*** RAW DATA Section Begins ***

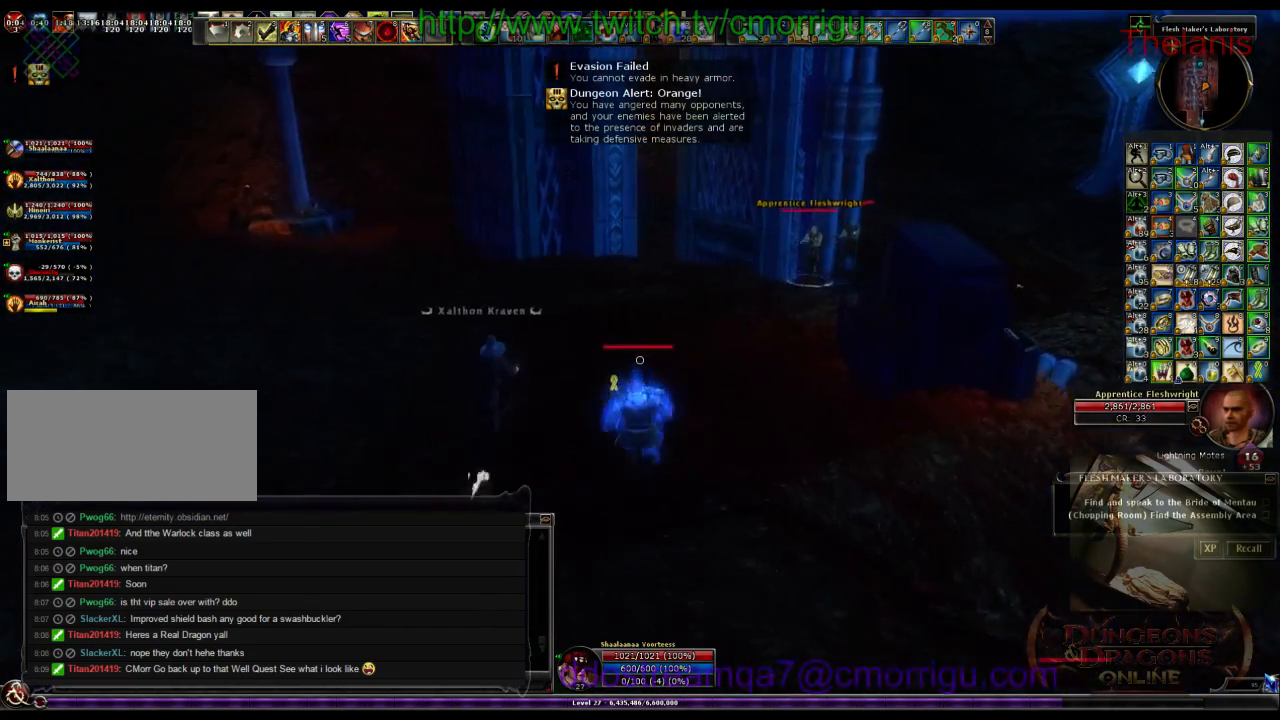
{"keys": ["w"], "events": []}
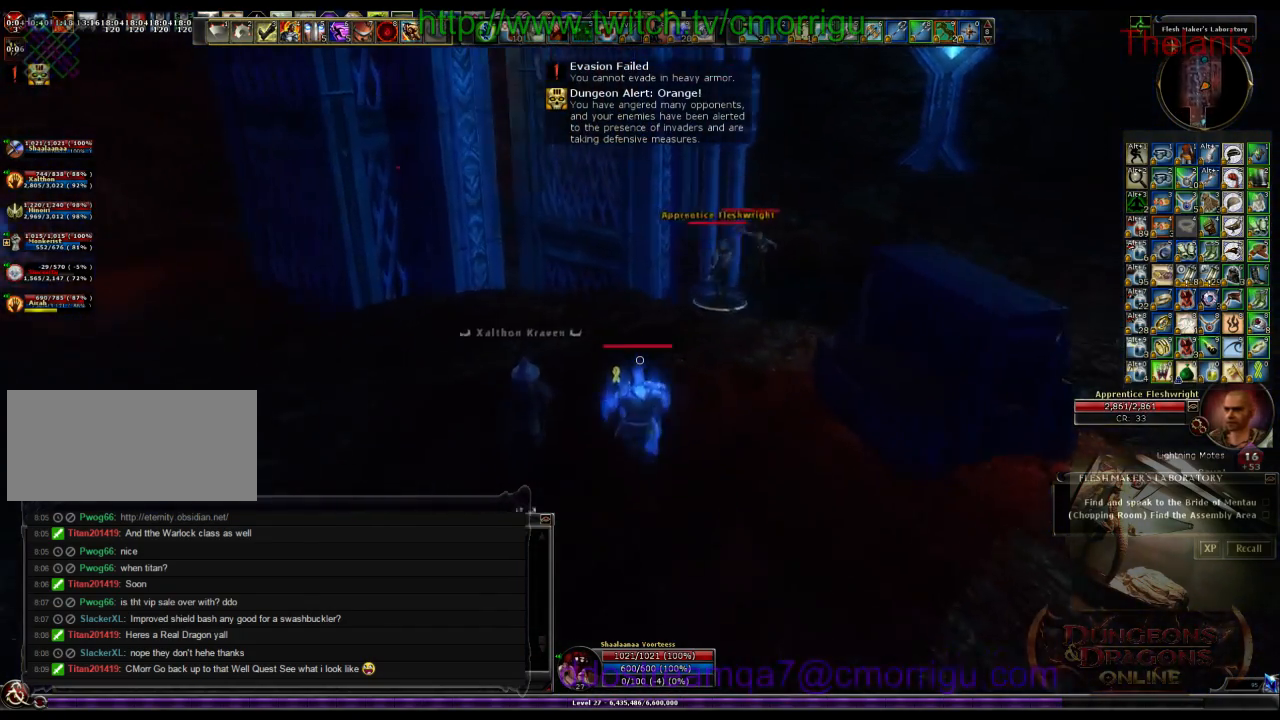
{"keys": ["w"], "events": []}
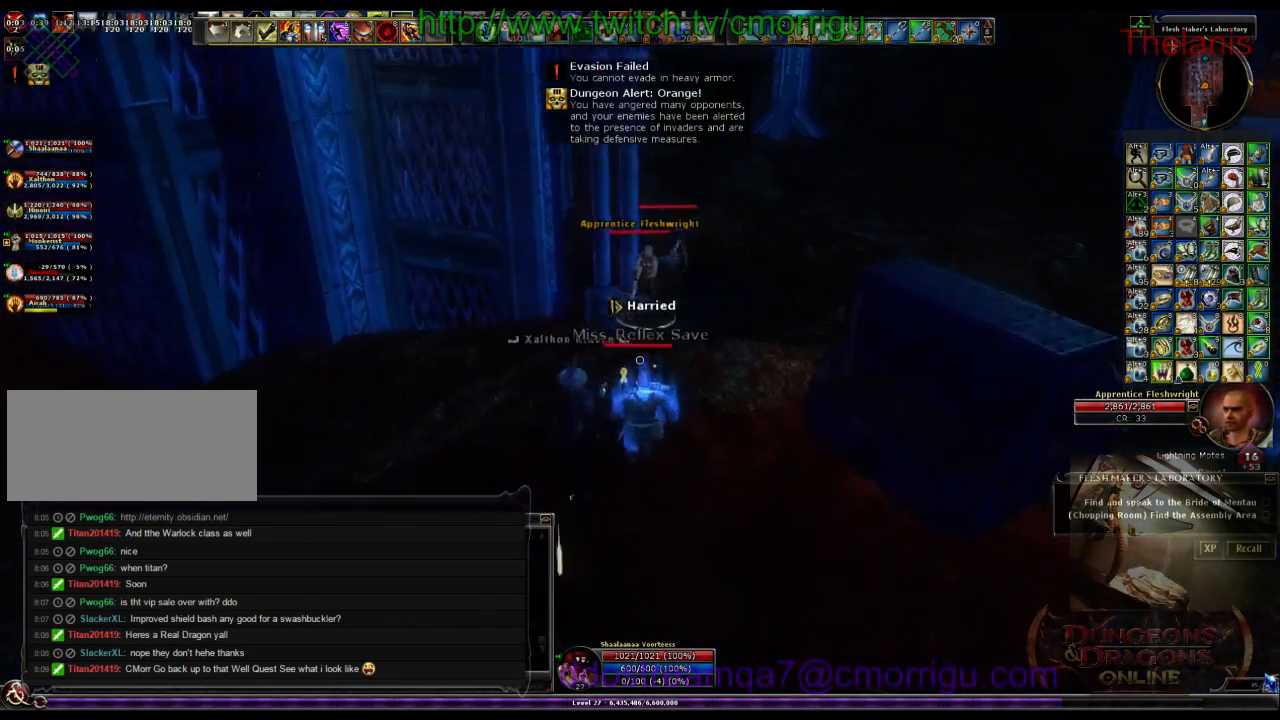
{"keys": ["space", "w"], "events": [[500, "space", "down"]]}
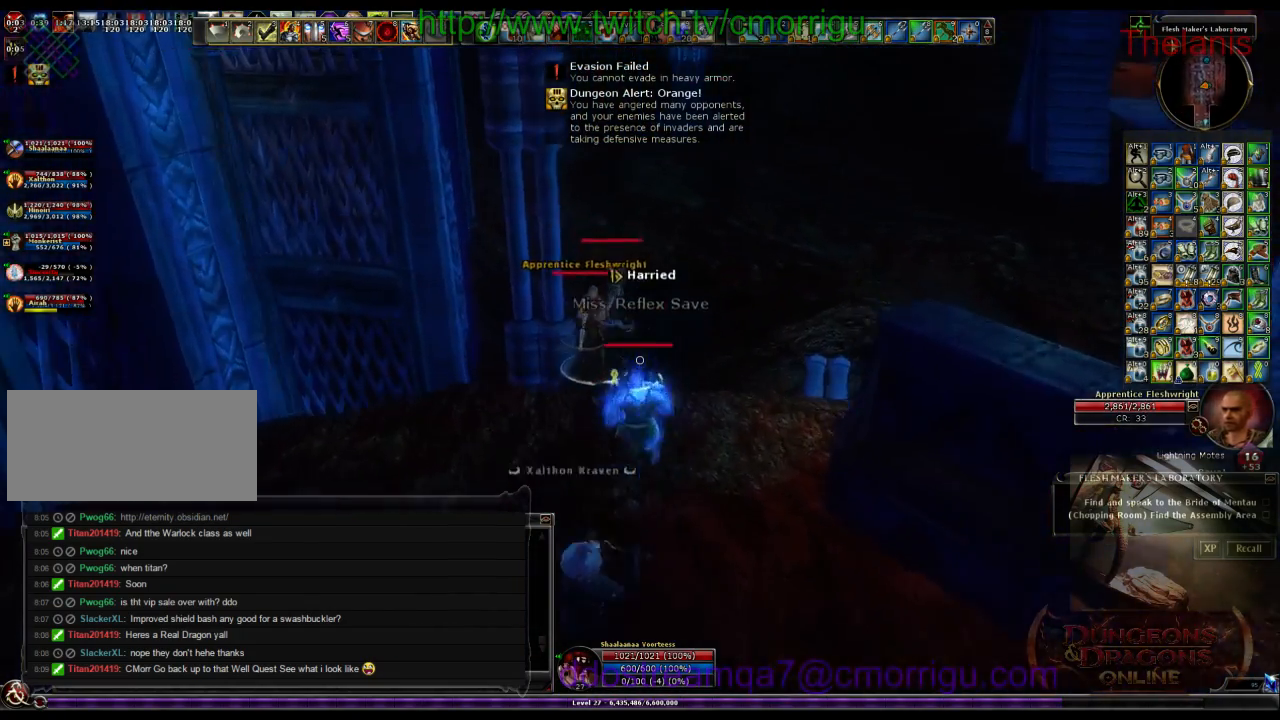
{"keys": ["space", "w"], "events": []}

*** RAW DATA Section Ends ***

§ WHAT IS BEING ASKED: Nothing but a number is needed: tally the lines of the listing that contain "space".

§ RESULT OF THIS TASK: 2